De Belastingdienst legde ten laste van verzoeksters echtgenoot beslag op goederen die zich bevonden in de woning van verzoekster en haar echtgenoot. Verzoekster en haar echtgenoot waren gehuwd buiten elke gemeenschap van goederen. Verzoekster en een BV waarvan zij de aandelen hield, tekenden beroep aan tegen het gelegde beslag. Verzoekster stelde dat bepaalde in beslag genomen inboedelgoederen haar eigendom waren en door haar ten huwelijk waren aangebracht. De BV stelde door het overleggen van aankoopnota's te hebben aangetoond dat enkele stukken haar toebehoorden. De directeur van de Belastingdienst wees het beroep van beiden af.

Verzoeksters klaagden over de motivering van de afwijzing van hun beroep door de directeur van de Belastingdienst.

De Nationale ombudsman overwoog dat de directeur de afwijzing van het beroep van verzoekster onvoldoende had gemotiveerd door te volstaan met een verwijzing naar "vast beleid" zonder toelichting op de inhoud of de vindplaats van dit beleid. De Nationale ombudsman overwoog dat de directeur het beroep van de BV onvoldoende gemotiveerd had afgewezen door niet aan te geven waarom de BV de eigendom van de betrokken stukken met de overlegging van de aankoopfacturen niet had aangetoond.

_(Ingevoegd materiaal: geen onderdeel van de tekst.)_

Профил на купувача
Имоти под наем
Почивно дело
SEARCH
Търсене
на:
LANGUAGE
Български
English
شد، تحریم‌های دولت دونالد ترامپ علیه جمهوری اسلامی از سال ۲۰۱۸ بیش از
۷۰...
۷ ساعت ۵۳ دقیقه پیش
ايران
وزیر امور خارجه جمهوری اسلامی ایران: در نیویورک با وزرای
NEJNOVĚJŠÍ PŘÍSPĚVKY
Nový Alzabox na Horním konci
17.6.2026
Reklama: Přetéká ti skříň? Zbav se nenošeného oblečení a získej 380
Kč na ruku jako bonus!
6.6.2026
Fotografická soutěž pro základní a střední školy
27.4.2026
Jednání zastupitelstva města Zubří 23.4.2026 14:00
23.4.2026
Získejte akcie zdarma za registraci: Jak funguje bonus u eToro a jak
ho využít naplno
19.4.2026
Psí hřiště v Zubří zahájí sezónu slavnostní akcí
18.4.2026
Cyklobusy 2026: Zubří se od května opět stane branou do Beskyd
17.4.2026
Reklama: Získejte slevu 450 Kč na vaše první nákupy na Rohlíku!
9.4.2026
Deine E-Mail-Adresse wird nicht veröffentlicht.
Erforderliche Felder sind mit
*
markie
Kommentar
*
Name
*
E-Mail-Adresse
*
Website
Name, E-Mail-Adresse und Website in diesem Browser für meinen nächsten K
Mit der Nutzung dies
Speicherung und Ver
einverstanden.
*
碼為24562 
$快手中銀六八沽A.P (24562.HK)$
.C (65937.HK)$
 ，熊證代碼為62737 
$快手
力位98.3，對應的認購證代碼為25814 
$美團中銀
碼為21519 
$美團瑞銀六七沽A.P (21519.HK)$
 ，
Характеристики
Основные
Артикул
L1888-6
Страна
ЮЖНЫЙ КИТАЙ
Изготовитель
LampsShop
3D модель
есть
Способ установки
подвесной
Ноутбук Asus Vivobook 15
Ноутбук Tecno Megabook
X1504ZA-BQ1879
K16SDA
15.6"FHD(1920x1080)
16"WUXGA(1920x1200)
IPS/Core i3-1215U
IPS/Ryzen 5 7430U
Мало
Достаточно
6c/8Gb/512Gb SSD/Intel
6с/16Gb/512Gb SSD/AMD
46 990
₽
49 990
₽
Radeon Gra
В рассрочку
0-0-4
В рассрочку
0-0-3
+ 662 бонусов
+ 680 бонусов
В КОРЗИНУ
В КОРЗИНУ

De Nationale ombudsman oordeelde dat de Belastingdienst het motiveringsvereiste had geschonden en dat de klacht gegrond was.

Instantie: Belastingdienst/Zuidwest/kantoor Breda

Klacht:

Uitspraken onvoldoende gemotiveerd op de door verzoekers ingediende beroepschriften tegen beslaglegging inboedelgoederen en drietal afbeeldingen.